• WORK INSTRUCTION
Whatever appears in the records, retype it exactly, except for the pictures.

■ ■ ■ ■ ■ ■ ■

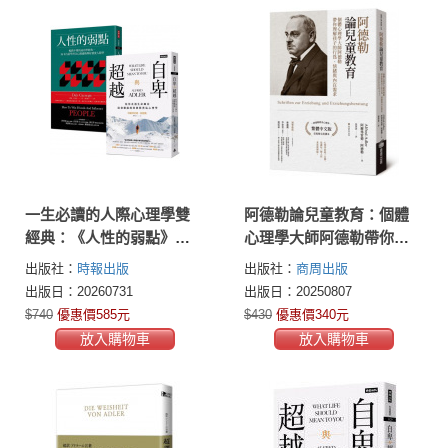
一生必讀的人際心理學雙
阿德勒論兒童教育：個體
經典：《人性的弱點》＋
心理學大師阿德勒帶你理
《自卑與超越》
解孩子的行為、情緒與內
出版社：
時報出版
出版社：
商周出版
在需求
出版日：20260731
出版日：20250807
$740
優惠價585元
$430
優惠價340元
放入購物車
放入購物車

■ ■ ■ ■ ■ ■ ■

• COMPLETED TASK
一生必讀的人際心理學雙
阿德勒論兒童教育：個體
經典：《人性的弱點》＋
心理學大師阿德勒帶你理
《自卑與超越》
解孩子的行為、情緒與內
出版社：
時報出版
出版社：
商周出版
在需求
出版日：20260731
出版日：20250807
$740
優惠價585元
$430
優惠價340元
放入購物車
放入購物車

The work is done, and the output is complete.